Friuli Venezia Giulia
    08 Dicembre 2021 Aggiornato alle 20:23
    Trasporti & Viabilità

    Identikit dell'ovovia

    Tre tratte per raggiungere il costone carsico in 15 minuti. I pro e i contro del progetto che sta dividendo Trieste
    di Andrea Saule

    Dalle rive di Trieste al costone carsico, in 15 minuti. Per il 2026, anche il capoluogo potrebbe avere la sua cabinovia: una linea unica, tre tratte, per rispondere a esigenze presenti, il decongestionamento del traffico da nord, e future. 

    Per Giovanni Longo, docente di pianifcazione dei trasporti dell'ateneo giuliano intervenuto oggi a Buongiorno regione, l'ovovia in questo senso può aiutare a risolvere il problema.

    Capolinea in molo IV, a due passi dalla stazione  e non distante da piazza unità; poi, due fermate intermedie: in Porto vecchio (dove ci sarà il terminal crociere) e all'ingresso di Barcola dove ora c'è il parcheggio del Bovedo.

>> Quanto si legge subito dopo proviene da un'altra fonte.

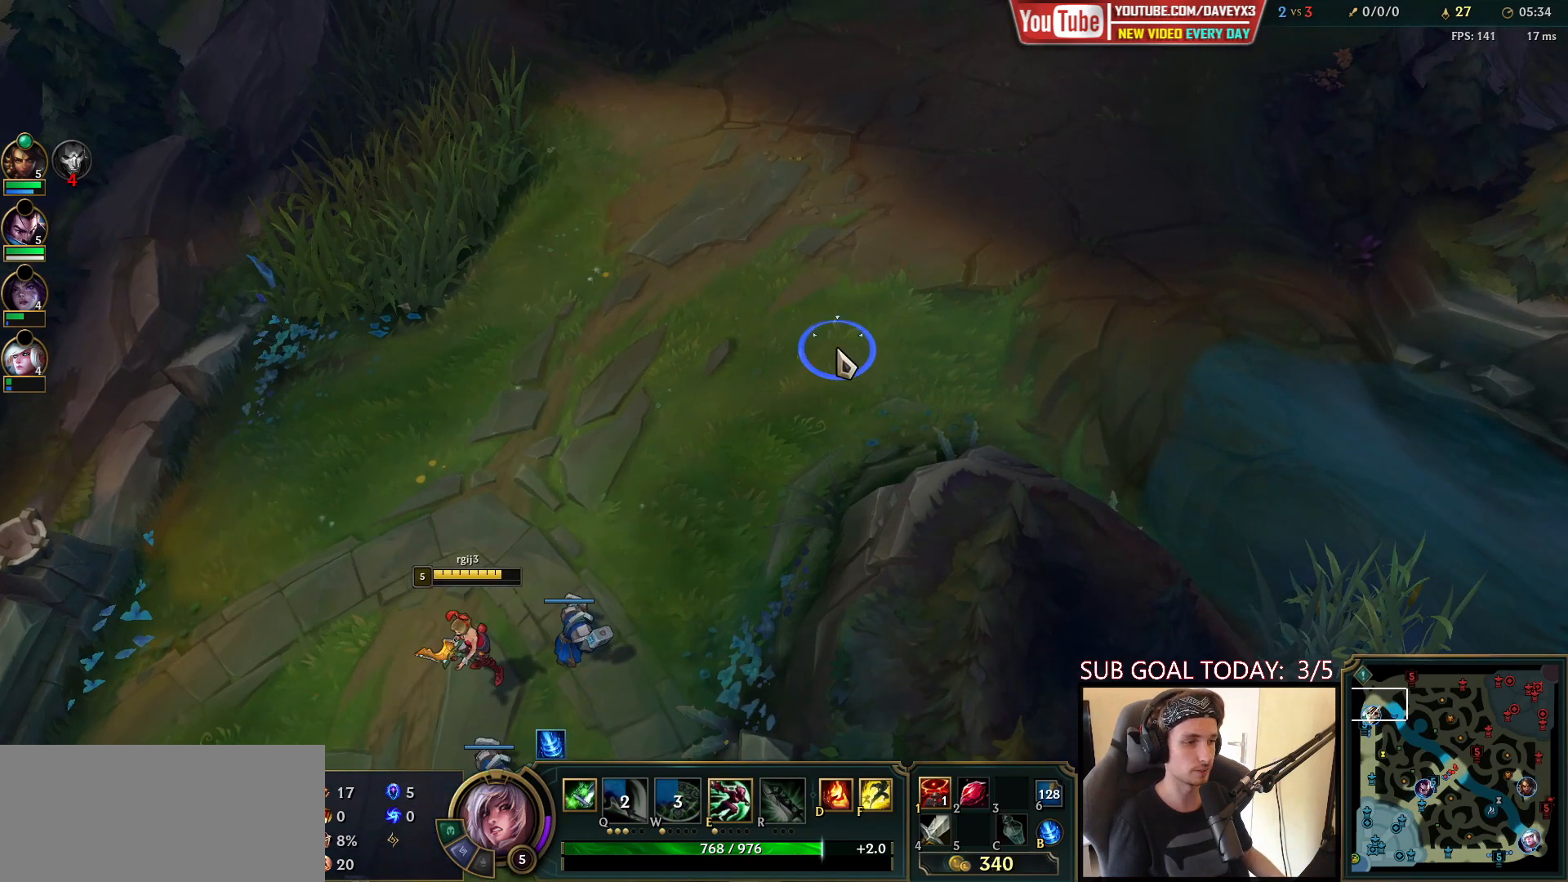
{"keys": [], "mouse": [], "events": [[17, "mouse_right", "up"], [117, "mouse_right", "down"], [200, "mouse_right", "up"]]}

    Da lì si sale: meno di sei minuti e complessivi sei piloni e si è a Opicina, con l'infrastruttura che scavalca viale Miramare, strada del Friuli e la Napoleonica. La stazione a monte dovrebbe sorgere a Campo Romano: viste alcune dispute con chi è proprietario dei terreni, potrebbe essere spostata di qualche centinaio di metri, arrivando più vicino alla Statale. 1800 persone la portata oraria dell'impianto, 48 il costo dell'infrastruttura interamente coperti da fondi ministeriali, mentre quelli di gestione sono stimati tra i 3 e i 4 milioni.

    Controindicazioni. La bora: l'ovovia funziona solo con vento inferiore agli 80 chilometri all'ora, quindi sarebbe chiusa una trentina di giorni l'anno. 

    L'iter, oltre al percorso di approvazione da parte della politica, prevede tempi certi: un anno e mezzo per il progetto esecutivo, 1 per le gare e al massimo due di lavori.